Why develop for a platform that has almost zero users? Why buy an expensive device that has almost zero apps?

rob74 10/24/2024||
Agreed - but in the past, Apple has been able to overcome this issue for several new products. If third party developers are understandably less enthusiastic to invest in this platform, Apple could either develop apps themself or pay third party developers to do it (what a novel concept!). But they don't seem willing to do it...
anabanana9 10/25/2024||
[dead]
ilrwbwrkhv 10/23/2024|
So Google fails, Apple fails, Facebook has been failing for a while. It seems only Microsoft out of the big tech is still continuing its dominance now with AI and things like that. But this is a great time for startups to come up.
leesec 10/23/2024||
You just listed 4 of the top 10 companies in the world by market cap. Failing is an overstatement
ilrwbwrkhv 10/23/2024||
Throughout history every single company with the biggest market cap has failed.
voxadam 10/23/2024||
> Throughout history every single company with the biggest market cap has failed.

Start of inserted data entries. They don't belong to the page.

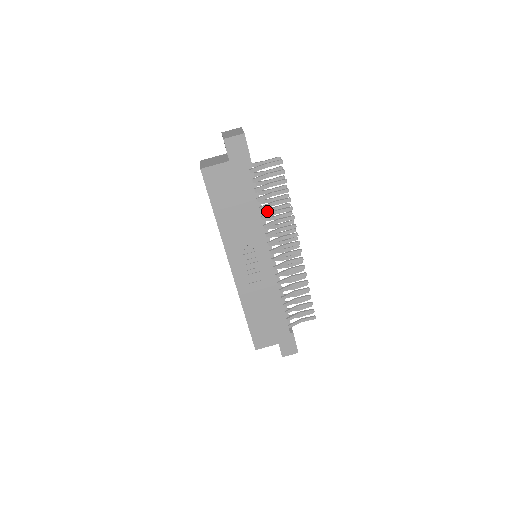
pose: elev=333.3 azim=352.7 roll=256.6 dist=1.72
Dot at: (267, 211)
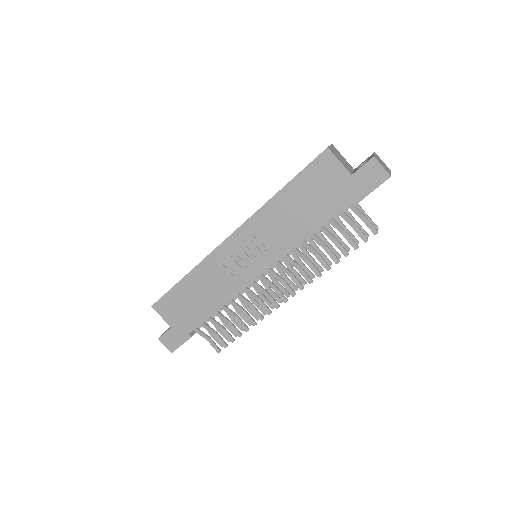
Dot at: (311, 244)
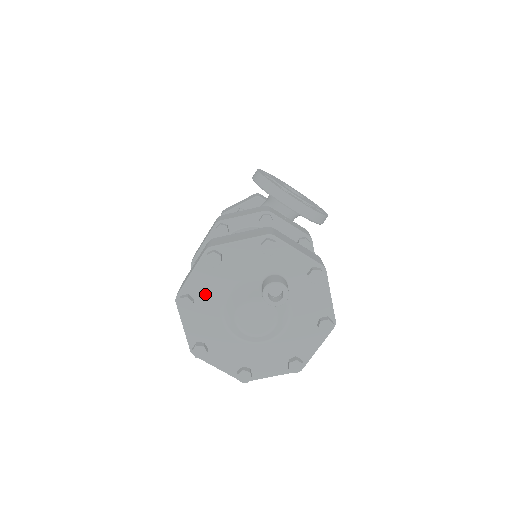
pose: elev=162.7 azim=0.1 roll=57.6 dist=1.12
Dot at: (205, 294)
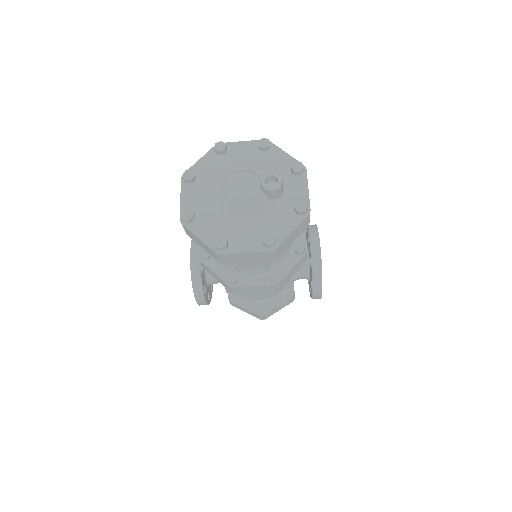
Dot at: (234, 157)
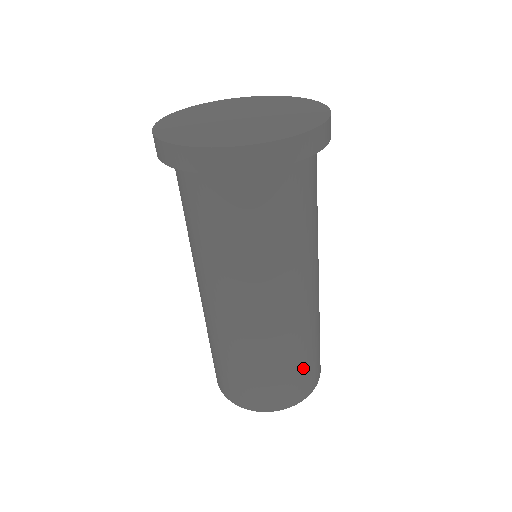
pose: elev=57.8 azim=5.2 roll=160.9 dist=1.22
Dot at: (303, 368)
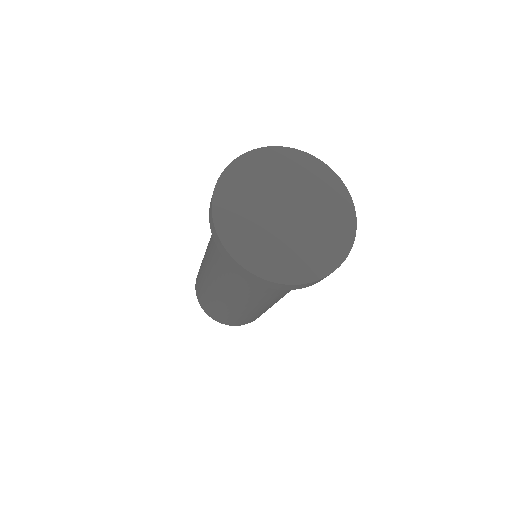
Dot at: occluded
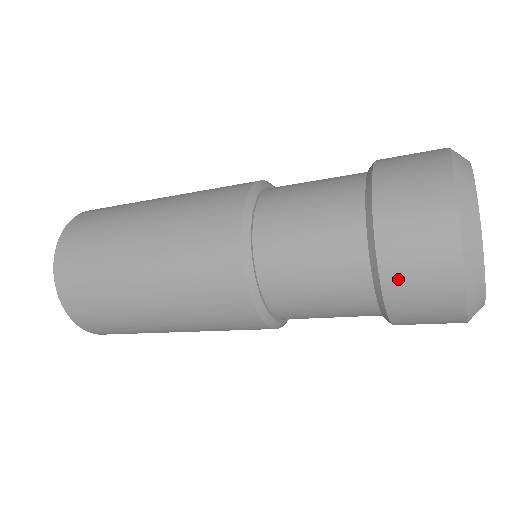
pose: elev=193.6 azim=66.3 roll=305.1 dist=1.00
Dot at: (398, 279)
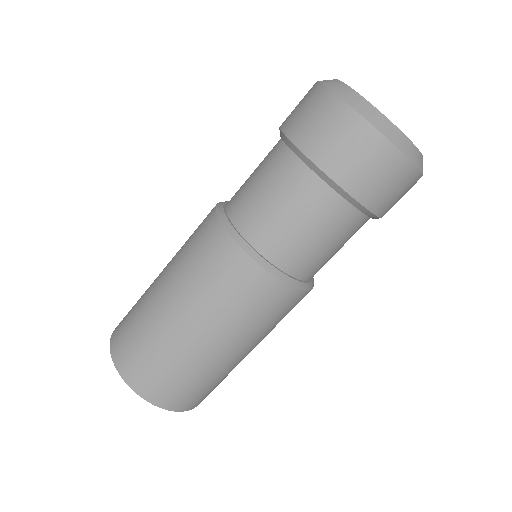
Dot at: (306, 136)
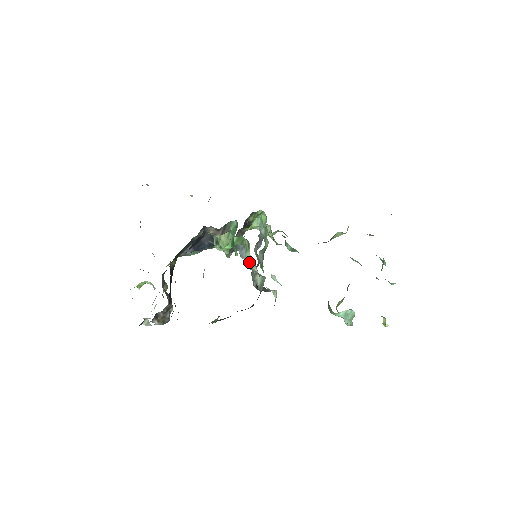
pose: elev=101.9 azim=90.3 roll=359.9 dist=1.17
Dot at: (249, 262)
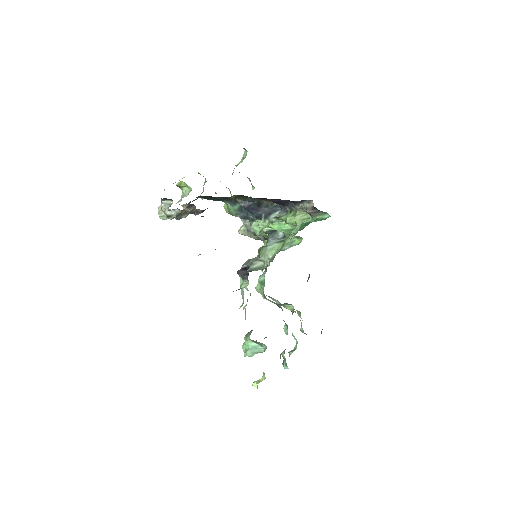
Dot at: (270, 249)
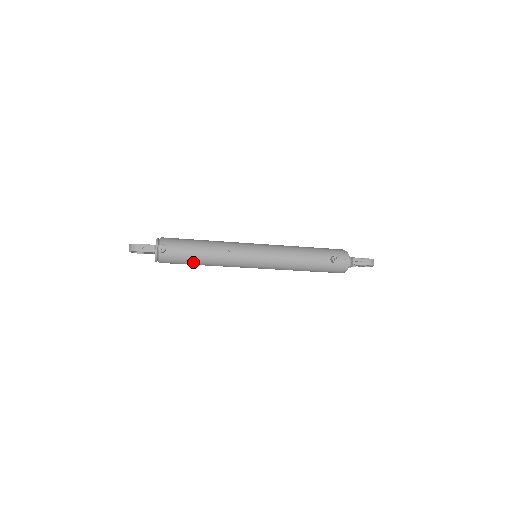
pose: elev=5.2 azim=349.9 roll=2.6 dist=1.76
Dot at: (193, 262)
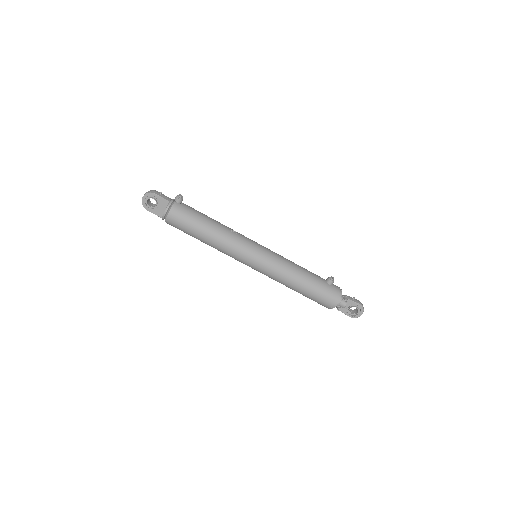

A this point in history Apple has the largest market cap and has not failed. Sure, it will fail eventually but it hasn't yet.

ilrwbwrkhv 10/23/2024||
It is failing now
voxadam 10/23/2024||
[citation needed]
joshstrange 10/23/2024||
Not sure where Google, Apple, or Facebook have "failed"... If we are taking a single random product's success/failure and projecting it on the whole company then Microsoft has failed more times than I can count, the most relevant to this discussion being the hololens and the biggest recent history blunder being the Microsoft Phone.
ilrwbwrkhv 10/23/2024||
I said they are failing. Not failed. Bleeding will continue for long since we didn't break these up earlier. But companies are either going up or down and anyone with half a brain can see that these three are going down.